A juíza eleitoral Suelen Caetano de Oliveira determinou, no final da tarde deste sábado (16), a cassação dos diplomas de eleição de Jussara Caçapava (Avante), prefeita eleita de Cachoeirinha no pleito suplementar, e do vice, Luis Carlos Azevedo da Rosa, o Mano (PL). De acordo com a juíza, houve abuso de poder político por parte dos candidatos. Em nota, a defesa de Jussara e Mano afirmou que recebeu "com surpresa" a decisão, lamentou a instabilidade provocada por ela e disse que irá recorrer (confira a nota na íntegra ao final do texto).

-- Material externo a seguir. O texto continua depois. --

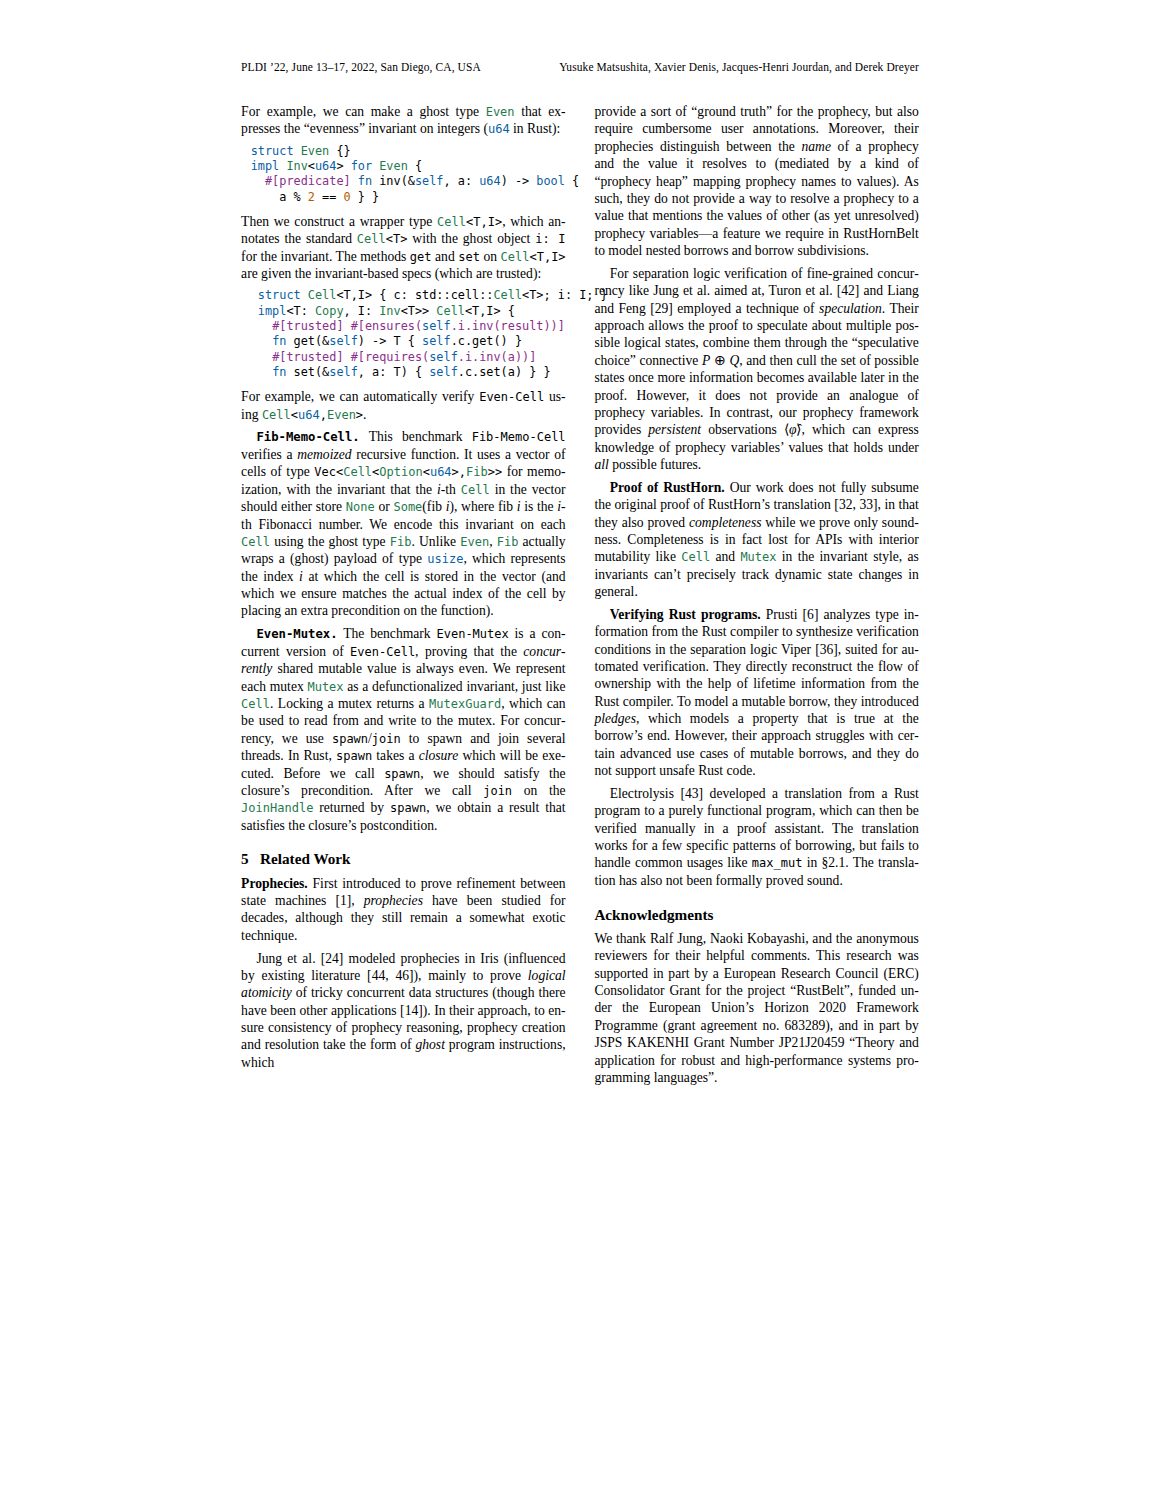PLDI ’22, June 13–17, 2022, San Diego, CA, USA
Yusuke Matsushita, Xavier Denis, Jacques-Henri Jourdan, and Derek Dreyer
For example, we can make a ghost type Even that expresses the “evenness” invariant on integers (u64 in Rust):
struct Even {}
impl Inv<u64> for Even {
  #[predicate] fn inv(&self, a: u64) -> bool {
    a % 2 == 0 } }
Then we construct a wrapper type Cell<T,I>, which annotates the standard Cell<T> with the ghost object i: I for the invariant. The methods get and set on Cell<T,I> are given the invariant-based specs (which are trusted):
 struct Cell<T,I> { c: std::cell::Cell<T>; i: I; }
 impl<T: Copy, I: Inv<T>> Cell<T,I> {
   #[trusted] #[ensures(self.i.inv(result))]
   fn get(&self) -> T { self.c.get() }
   #[trusted] #[requires(self.i.inv(a))]
   fn set(&self, a: T) { self.c.set(a) } }
For example, we can automatically verify Even-Cell using Cell<u64,Even>.
Fib-Memo-Cell. This benchmark Fib-Memo-Cell verifies a memoized recursive function. It uses a vector of cells of type Vec<Cell<Option<u64>,Fib>> for memoization, with the invariant that the i-th Cell in the vector should either store None or Some(fib i), where fib i is the i-th Fibonacci number. We encode this invariant on each Cell using the ghost type Fib. Unlike Even, Fib actually wraps a (ghost) payload of type usize, which represents the index i at which the cell is stored in the vector (and which we ensure matches the actual index of the cell by placing an extra precondition on the function).
Even-Mutex. The benchmark Even-Mutex is a concurrent version of Even-Cell, proving that the concurrently shared mutable value is always even. We represent each mutex Mutex as a defunctionalized invariant, just like Cell. Locking a mutex returns a MutexGuard, which can be used to read from and write to the mutex. For concurrency, we use spawn/join to spawn and join several threads. In Rust, spawn takes a closure which will be executed. Before we call spawn, we should satisfy the closure’s precondition. After we call join on the JoinHandle returned by spawn, we obtain a result that satisfies the closure’s postcondition.
5 Related Work
Prophecies. First introduced to prove refinement between state machines [1], prophecies have been studied for decades, although they still remain a somewhat exotic technique.
Jung et al. [24] modeled prophecies in Iris (influenced by existing literature [44, 46]), mainly to prove logical atomicity of tricky concurrent data structures (though there have been other applications [14]). In their approach, to ensure consistency of prophecy reasoning, prophecy creation and resolution take the form of ghost program instructions, which
provide a sort of “ground truth” for the prophecy, but also require cumbersome user annotations. Moreover, their prophecies distinguish between the name of a prophecy and the value it resolves to (mediated by a kind of “prophecy heap” mapping prophecy names to values). As such, they do not provide a way to resolve a prophecy to a value that mentions the values of other (as yet unresolved) prophecy variables—a feature we require in RustHornBelt to model nested borrows and borrow subdivisions.
For separation logic verification of fine-grained concurrency like Jung et al. aimed at, Turon et al. [42] and Liang and Feng [29] employed a technique of speculation. Their approach allows the proof to speculate about multiple possible logical states, combine them through the “speculative choice” connective P ⊕ Q, and then cull the set of possible states once more information becomes available later in the proof. However, it does not provide an analogue of prophecy variables. In contrast, our prophecy framework provides persistent observations ⟨φ̂⟩, which can express knowledge of prophecy variables’ values that holds under all possible futures.
Proof of RustHorn. Our work does not fully subsume the original proof of RustHorn’s translation [32, 33], in that they also proved completeness while we prove only soundness. Completeness is in fact lost for APIs with interior mutability like Cell and Mutex in the invariant style, as invariants can’t precisely track dynamic state changes in general.
Verifying Rust programs. Prusti [6] analyzes type information from the Rust compiler to synthesize verification conditions in the separation logic Viper [36], suited for automated verification. They directly reconstruct the flow of ownership with the help of lifetime information from the Rust compiler. To model a mutable borrow, they introduced pledges, which models a property that is true at the borrow’s end. However, their approach struggles with certain advanced use cases of mutable borrows, and they do not support unsafe Rust code.
Electrolysis [43] developed a translation from a Rust program to a purely functional program, which can then be verified manually in a proof assistant. The translation works for a few specific patterns of borrowing, but fails to handle common usages like max_mut in §2.1. The translation has also not been formally proved sound.
Acknowledgments
We thank Ralf Jung, Naoki Kobayashi, and the anonymous reviewers for their helpful comments. This research was supported in part by a European Research Council (ERC) Consolidator Grant for the project “RustBelt”, funded under the European Union’s Horizon 2020 Framework Programme (grant agreement no. 683289), and in part by JSPS KAKENHI Grant Number JP21J20459 “Theory and application for robust and high-performance systems programming languages”.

A ação de investigação que levou à condenação de Jussara e Mano analisou vídeos publicados nas redes sociais. Em um deles, ela aparece com a marca d'água "Jussara prefeita interina" em meio a servidores públicos uniformizados; em outro, foram gravadas imagens dela sentada em uma cabine de retroescavadeira em uma obra pública. Segundo a juíza, os vídeos configuram o uso de bens e agentes públicos na campanha, o que é vedado pela Justiça Eleitoral.
Além disso, a juíza considerou que o fato de que Cachoeirinha se recuperava dos danos da enchente de 2024 aumenta a gravidade dos fatos. Isso porque os vídeos mostravam o desassoreamento do Arroio Passinhos e a limpeza de áreas atingidas pelas águas do Rio Gravataí.
"A exploração da imagem pessoal da prefeita interina, associando-a diretamente a essas intervenções tão sensíveis, transcende a propaganda política e tangencia a exploração da tragédia humana para a obtenção de dividendos eleitorais. Em um contexto de normalidade, a divulgação de tais obras poderia ser vista como legítima prestação de contas. No pós-catástrofe, tal conduta adquire um contorno de reprovabilidade qualitativamente superior", diz a juíza.
Além da cassação dos diplomas que levaram à eleição de Jussara e Mano, a juíza também determinou o pagamento de multa de R$ 15 mil e a inelegibilidade de Jussara por oito anos. Cabe recurso da decisão.
O que acontece agora
Se confirmada a cassação do mandato no Tribunal Superior Eleitoral (TSE), Cachoeirinha deverá ter uma nova eleição suplementar para decidir quem serão prefeitos e vice até 31 de dezembro de 2028. O artigo 224 do Código Eleitoral prevê a realização de novas eleições quando o candidato eleito em pleito majoritário tem seu diploma cassado.
A eleição de Jussara Caçapava
Jussara Caçapava foi eleita prefeita de Cachoeirinha em 12 de abril deste ano. A candidata do Avante obteve 43,3% dos votos válidos em eleição suplementar.
A candidata que ficou em segundo lugar foi Claudine Silveira (PP), com 42,3% dos votos válidos. As candidaturas de esquerda tiveram desempenho inferior: Tairone Keppler (PT) conquistou 13,2% dos votos e Laís Cardoso (PSOL) somou 0,9%.
O que dizem Jussara e Mano
Na noite deste sábado, a defesa da chapa enviou nota à imprensa lamentando a decisão. Confira na íntegra:
NOTA À IMPRENSA
Recebemos com surpresa a decisão proferida pela Justiça Eleitoral, especialmente por se tratar de apontamentos relacionados a dois vídeos anteriores ao próprio processo eleitoral.
Respeitamos o Ministério Público, o Poder Judiciário e todas as instituições democráticas, razão pela qual adotaremos as medidas legais cabíveis nas instâncias superiores.
Lamentamos que Cachoeirinha volte a viver um cenário de instabilidade política e institucional. Ainda assim, seguimos trabalhando normalmente, com responsabilidade, serenidade e compromisso com a população.